Montaigne
Montaigne, les Essais, Sur l’utile et l’honnête
« Le Prince, quand une circonstance urgente et quelque fâcheux événement brusque et inopiné affectant gravement la situation de son Etat le fait manquer à sa parole et à sa loyauté ou le fait sortir de quelque autre manière de son devoir ordinaire, doit attribuer cette nécessité à un coup de verges divines: ce n’est pas un vice parce qu’il a renoncé à la raison, pour une raison plus générale et plus puissante, mais c’est assurément un malheur. En sorte qu’à quelqu’un qui me demandait: « Quel remède? », je répondis « Aucun remède: si le Prince fut véritablement contraint entre ces deux extrêmes (« sed videat ne quaeretur latebra perjurio ») [mais qu’il se garde bien de chercher des prétextes à ses parjures], il fallait le faire; mais s’il le fit sans regret, s’il ne lui fut pas douloureux de le faire, c’est signe que sa conscience est mal en point. »

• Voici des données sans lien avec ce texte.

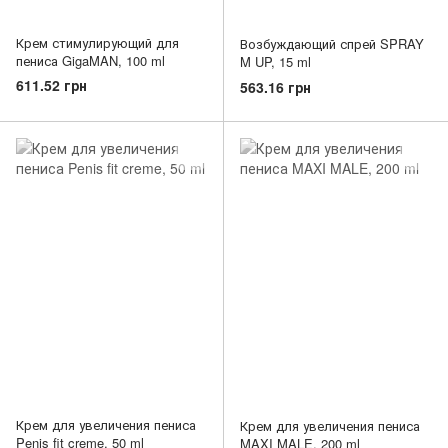
Крем стимулирующий для
Возбуждающий спрей SPRAY
пениса GigaMAN, 100 ml
M UP, 15 ml
611.52 грн
563.16 грн
Крем для увеличения пениса
Крем для увеличения пениса
Penis fit creme, 50 ml
MAXI MALE, 200 ml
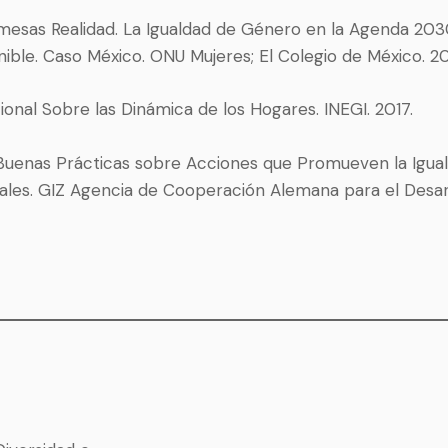
omesas Realidad. La Igualdad de Género en la Agenda 203
nible. Caso México. ONU Mujeres; El Colegio de México. 20
ional Sobre las Dinámica de los Hogares. INEGI. 2017.
 Buenas Prácticas sobre Acciones que Promueven la Igu
iales. GIZ Agencia de Cooperación Alemana para el Desarr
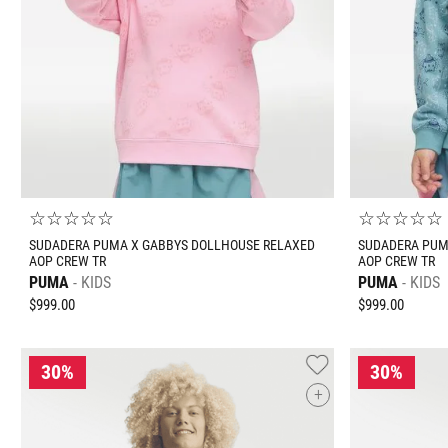
ECH
CH
M
G
EG
ECH
CH
AGREGAR AL CARRITO
☆
☆
☆
☆
☆
☆
☆
☆
☆
☆
SUDADERA PUMA X GABBYS DOLLHOUSE RELAXED
SUDADERA PUM
AOP CREW TR
AOP CREW TR
PUMA
KIDS
PUMA
KIDS
$
999
.
00
$
999
.
00
+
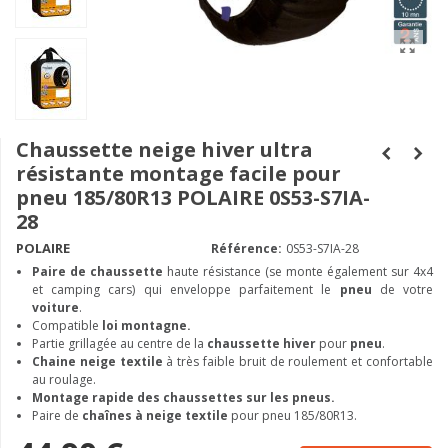
Chaussette neige hiver ultra
résistante montage facile pour
pneu 185/80R13 POLAIRE 0S53-S7IA-
28
POLAIRE
Référence:
0S53-S7IA-28
Paire de chaussette
haute résistance (se monte également sur 4x4
et camping cars) qui enveloppe parfaitement le
pneu
de votre
voiture
.
Compatible
loi montagne.
Partie grillagée au centre de la
chaussette hiver
pour
pneu
.
Chaine neige textile
à très faible bruit de roulement et confortable
au roulage.
Montage rapide des chaussettes sur les pneus.
Paire de
chaînes à neige textile
pour pneu 185/80R13.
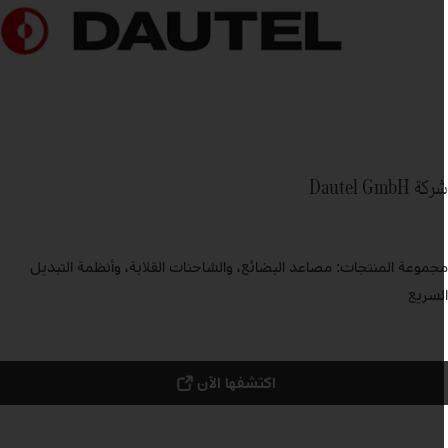
كة Dautel GmbH
جموعة المنتجات: مصاعد البضائع، والشاحنات القلابة، وأنظمة التبديل
لسريع
اكتشفها الآن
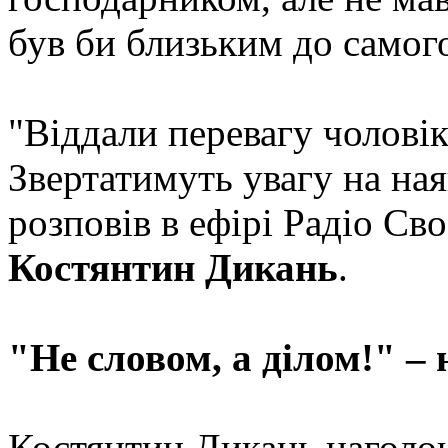
був би близьким до самог
"Віддали перевагу чоловік
Звертатимуть увагу на ная
розповів в ефірі Радіо Св
Костянтин Дикань
.
"Не словом, а ділом!" – 
Костянтин Дикань наголо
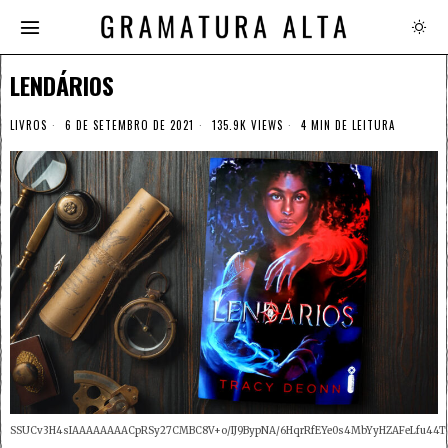
LENDÁRIOS
LIVROS
6 DE SETEMBRO DE 2021
135.9K VIEWS
4 MIN DE LEITURA
SSUCv3H4sIAAAAAAAACpRSy27CMBC8V+o/IJ9BypNA/6HqrRfEYe0s4MbYyHZAFeLfu44TM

Comment ne pas voir dans ce texte un troublant écho de nos princes actuels? Je ne doute pas que Montaigne fut le premier auteur d’un blog en français. Mais je doute qu’il soit un jour égalé, pour la limpidité du style, la richesse du contenu, la clarté et la justesse du propos, l’abondance des illustrations puisées dans une culture latine éblouissante. Quand toute connaissance n’était accessible qu’en bibliothèque, latine, quand les seuls outils étaient plume, encre et papier, comment a-t-il pu produire Les Essais? Quelque phrase que l’on extraie de ce monument, elle paraît aussitôt une trouvaille, construite, ciselée, polie, bonne à disserter. Quand tant d’auteurs actuels nous paraissent fades, pompeux, démodés, fourvoyés, personne ne nous semble aussi proche, aussi juste que ce notable du XVIe siècle, retiré sur ses aimables terres de Dordogne, laissant son esprit libre à penser. Quel exemple!